• **The task**:
In your copy, reproduce each entry exactly and include no picture.

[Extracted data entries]
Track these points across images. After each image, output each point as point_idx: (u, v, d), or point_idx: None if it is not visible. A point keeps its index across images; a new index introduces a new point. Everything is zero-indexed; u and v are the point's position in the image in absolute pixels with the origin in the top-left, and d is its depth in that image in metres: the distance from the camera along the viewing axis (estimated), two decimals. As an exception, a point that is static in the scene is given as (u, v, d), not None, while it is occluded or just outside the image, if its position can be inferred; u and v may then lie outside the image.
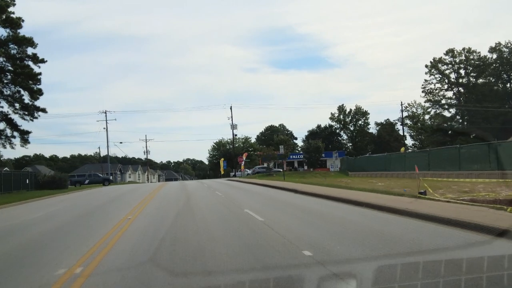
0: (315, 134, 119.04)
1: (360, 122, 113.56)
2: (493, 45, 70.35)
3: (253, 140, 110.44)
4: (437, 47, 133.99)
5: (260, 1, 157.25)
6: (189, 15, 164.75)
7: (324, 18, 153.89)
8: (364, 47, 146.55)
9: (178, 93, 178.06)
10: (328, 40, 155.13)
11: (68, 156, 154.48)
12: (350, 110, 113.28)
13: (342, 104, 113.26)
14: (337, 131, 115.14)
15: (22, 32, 41.27)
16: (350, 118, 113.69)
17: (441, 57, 72.71)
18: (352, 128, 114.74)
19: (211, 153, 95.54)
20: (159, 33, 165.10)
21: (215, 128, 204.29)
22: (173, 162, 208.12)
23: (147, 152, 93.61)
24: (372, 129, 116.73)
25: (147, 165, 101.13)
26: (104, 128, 67.48)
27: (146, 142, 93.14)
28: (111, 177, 65.37)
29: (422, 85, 77.09)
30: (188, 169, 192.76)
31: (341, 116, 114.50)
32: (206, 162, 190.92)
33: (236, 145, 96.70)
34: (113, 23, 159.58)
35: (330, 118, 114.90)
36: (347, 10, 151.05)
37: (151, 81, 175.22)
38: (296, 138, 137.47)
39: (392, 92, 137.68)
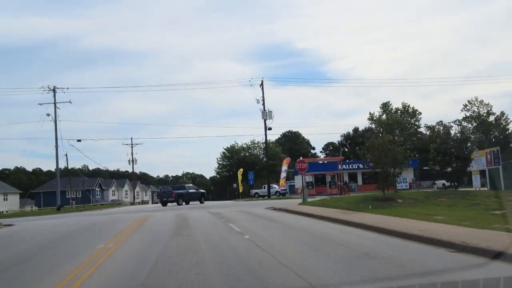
0: (352, 140, 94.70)
1: (408, 124, 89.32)
2: None
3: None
4: (434, 61, 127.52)
5: (259, 17, 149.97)
6: (188, 31, 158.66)
7: (322, 33, 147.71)
8: (362, 62, 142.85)
9: (177, 108, 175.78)
10: (326, 55, 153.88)
11: (52, 170, 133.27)
12: (397, 109, 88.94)
13: (388, 101, 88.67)
14: (380, 135, 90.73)
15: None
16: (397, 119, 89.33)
17: None
18: (398, 132, 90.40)
19: (220, 162, 70.66)
20: (159, 49, 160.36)
21: (217, 141, 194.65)
22: (172, 176, 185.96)
23: (133, 161, 68.84)
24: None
25: (134, 179, 76.02)
26: (48, 115, 41.44)
27: (132, 147, 68.35)
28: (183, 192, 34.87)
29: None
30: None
31: (384, 117, 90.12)
32: (213, 175, 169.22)
33: (255, 152, 72.09)
34: (112, 39, 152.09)
35: (369, 119, 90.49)
36: (345, 26, 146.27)
37: (150, 97, 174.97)
38: (314, 148, 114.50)
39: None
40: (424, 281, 5.90)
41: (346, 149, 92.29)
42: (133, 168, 68.92)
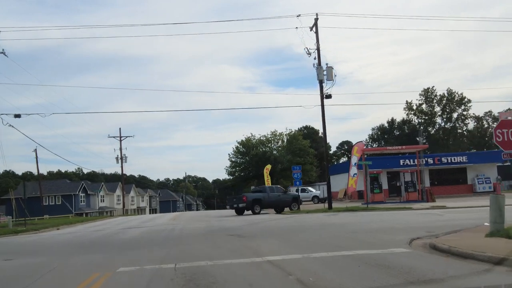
0: (388, 133, 79.86)
1: (455, 114, 74.55)
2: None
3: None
4: (433, 66, 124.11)
5: (258, 23, 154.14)
6: (188, 36, 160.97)
7: (322, 38, 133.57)
8: (362, 66, 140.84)
9: (177, 113, 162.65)
10: (326, 59, 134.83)
11: (45, 173, 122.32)
12: (441, 96, 74.31)
13: (432, 86, 74.07)
14: (420, 127, 75.78)
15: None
16: (441, 108, 74.62)
17: None
18: (442, 124, 75.61)
19: (233, 159, 55.73)
20: (159, 54, 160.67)
21: (218, 144, 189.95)
22: (172, 179, 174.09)
23: (121, 158, 53.75)
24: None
25: (122, 181, 60.98)
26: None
27: (120, 140, 53.35)
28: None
29: None
30: (190, 188, 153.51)
31: (424, 106, 75.39)
32: (216, 178, 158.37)
33: (278, 145, 57.16)
34: (112, 45, 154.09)
35: (406, 109, 75.82)
36: (345, 31, 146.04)
37: (150, 102, 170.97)
38: (330, 147, 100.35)
39: (390, 111, 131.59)
40: None
41: (382, 144, 77.96)
42: (122, 166, 54.11)
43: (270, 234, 13.38)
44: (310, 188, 42.40)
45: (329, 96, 24.24)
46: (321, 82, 24.32)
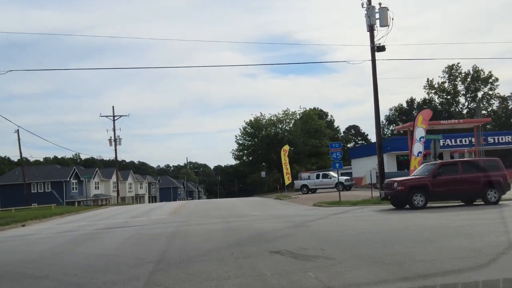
0: (407, 113, 73.50)
1: (480, 92, 68.21)
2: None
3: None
4: (434, 53, 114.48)
5: (258, 10, 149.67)
6: (188, 24, 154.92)
7: (322, 25, 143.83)
8: (362, 53, 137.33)
9: (177, 100, 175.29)
10: (326, 46, 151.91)
11: (41, 159, 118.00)
12: (466, 74, 67.86)
13: (457, 63, 67.36)
14: (441, 106, 69.47)
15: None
16: (466, 86, 68.21)
17: None
18: (466, 103, 69.30)
19: (240, 142, 49.62)
20: (159, 41, 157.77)
21: (220, 133, 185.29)
22: (173, 166, 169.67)
23: (115, 140, 47.59)
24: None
25: (117, 165, 54.83)
26: None
27: (114, 120, 47.11)
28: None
29: None
30: (191, 175, 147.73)
31: (447, 84, 69.01)
32: (217, 164, 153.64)
33: (291, 126, 50.96)
34: (112, 32, 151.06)
35: (427, 87, 69.46)
36: (345, 18, 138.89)
37: (150, 89, 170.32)
38: (338, 131, 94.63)
39: (390, 97, 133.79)
40: None
41: (400, 124, 71.92)
42: (115, 148, 48.00)
43: (347, 250, 7.32)
44: (332, 173, 36.31)
45: (382, 48, 18.21)
46: (371, 29, 18.19)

• **Task result**:
Track these points across images. After each image, output each point as point_idx: (u, v, d), or point_idx: None if it is not visible. A point keeps its index across images; a new index introduces a new point. Everything is zero-indexed; u and v are the point's position in the image in absolute pixels with the origin in the top-left, and d is its depth in that image in metres: the distance from the camera along the viewing axis (estimated), two decimals. As an exception, a point that is static in the scene is given as (u, v, d), not None, while it is occluded or just outside the image, if its position can be inferred; u and v may then lie outside the image.
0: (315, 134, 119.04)
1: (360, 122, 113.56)
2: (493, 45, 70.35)
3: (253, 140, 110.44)
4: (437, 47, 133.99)
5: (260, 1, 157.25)
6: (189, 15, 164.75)
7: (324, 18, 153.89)
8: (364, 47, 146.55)
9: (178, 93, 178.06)
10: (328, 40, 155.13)
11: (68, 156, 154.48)
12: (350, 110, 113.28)
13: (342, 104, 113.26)
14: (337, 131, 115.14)
15: (22, 32, 41.27)
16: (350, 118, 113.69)
17: (441, 57, 72.71)
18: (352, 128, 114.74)
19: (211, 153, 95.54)
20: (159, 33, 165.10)
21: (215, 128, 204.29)
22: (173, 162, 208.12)
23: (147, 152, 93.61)
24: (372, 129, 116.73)
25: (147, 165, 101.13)
26: (104, 128, 67.48)
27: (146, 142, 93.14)
28: (111, 177, 65.37)
29: (422, 85, 77.09)
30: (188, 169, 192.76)
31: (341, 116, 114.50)
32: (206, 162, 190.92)
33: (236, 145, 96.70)
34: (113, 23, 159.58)
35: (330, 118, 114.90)
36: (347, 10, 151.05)
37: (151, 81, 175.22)
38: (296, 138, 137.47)
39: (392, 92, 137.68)
0: (352, 140, 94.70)
1: (408, 124, 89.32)
2: None
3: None
4: (434, 61, 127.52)
5: (259, 17, 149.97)
6: (188, 31, 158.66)
7: (322, 33, 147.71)
8: (362, 62, 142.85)
9: (177, 108, 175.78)
10: (326, 55, 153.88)
11: (52, 170, 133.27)
12: (397, 109, 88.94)
13: (388, 101, 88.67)
14: (380, 135, 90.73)
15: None
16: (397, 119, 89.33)
17: None
18: (398, 132, 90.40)
19: (220, 162, 70.66)
20: (159, 49, 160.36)
21: (217, 141, 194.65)
22: (172, 176, 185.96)
23: (133, 161, 68.84)
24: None
25: (134, 179, 76.02)
26: (48, 115, 41.44)
27: (132, 147, 68.35)
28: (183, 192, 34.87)
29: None
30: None
31: (384, 117, 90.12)
32: (213, 175, 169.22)
33: (255, 152, 72.09)
34: (112, 39, 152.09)
35: (369, 119, 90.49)
36: (345, 26, 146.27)
37: (150, 97, 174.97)
38: (314, 148, 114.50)
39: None
40: (424, 281, 5.90)
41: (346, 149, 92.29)
42: (133, 168, 68.92)
0: (388, 133, 79.86)
1: (455, 114, 74.55)
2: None
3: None
4: (433, 66, 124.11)
5: (258, 23, 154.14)
6: (188, 36, 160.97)
7: (322, 38, 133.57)
8: (362, 66, 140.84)
9: (177, 113, 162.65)
10: (326, 59, 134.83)
11: (45, 173, 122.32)
12: (441, 96, 74.31)
13: (432, 86, 74.07)
14: (420, 127, 75.78)
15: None
16: (441, 108, 74.62)
17: None
18: (442, 124, 75.61)
19: (233, 159, 55.73)
20: (159, 54, 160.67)
21: (218, 144, 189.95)
22: (172, 179, 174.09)
23: (121, 158, 53.75)
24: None
25: (122, 181, 60.98)
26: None
27: (120, 140, 53.35)
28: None
29: None
30: (190, 188, 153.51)
31: (424, 106, 75.39)
32: (216, 178, 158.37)
33: (278, 145, 57.16)
34: (112, 45, 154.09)
35: (406, 109, 75.82)
36: (345, 31, 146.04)
37: (150, 102, 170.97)
38: (330, 147, 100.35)
39: (390, 111, 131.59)
40: None
41: (382, 144, 77.96)
42: (122, 166, 54.11)
43: (270, 234, 13.38)
44: (310, 188, 42.40)
45: (329, 96, 24.24)
46: (321, 82, 24.32)
0: (407, 113, 73.50)
1: (480, 92, 68.21)
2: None
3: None
4: (434, 53, 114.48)
5: (258, 10, 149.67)
6: (188, 24, 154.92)
7: (322, 25, 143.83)
8: (362, 53, 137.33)
9: (177, 100, 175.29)
10: (326, 46, 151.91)
11: (41, 159, 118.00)
12: (466, 74, 67.86)
13: (457, 63, 67.36)
14: (441, 106, 69.47)
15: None
16: (466, 86, 68.21)
17: None
18: (466, 103, 69.30)
19: (240, 142, 49.62)
20: (159, 41, 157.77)
21: (220, 133, 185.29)
22: (173, 166, 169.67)
23: (115, 140, 47.59)
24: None
25: (117, 165, 54.83)
26: None
27: (114, 120, 47.11)
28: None
29: None
30: (191, 175, 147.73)
31: (447, 84, 69.01)
32: (217, 164, 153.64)
33: (291, 126, 50.96)
34: (112, 32, 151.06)
35: (427, 87, 69.46)
36: (345, 18, 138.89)
37: (150, 89, 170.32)
38: (338, 131, 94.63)
39: (390, 97, 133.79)
40: None
41: (400, 124, 71.92)
42: (115, 148, 48.00)
43: (347, 250, 7.32)
44: (332, 173, 36.31)
45: (382, 48, 18.21)
46: (371, 29, 18.19)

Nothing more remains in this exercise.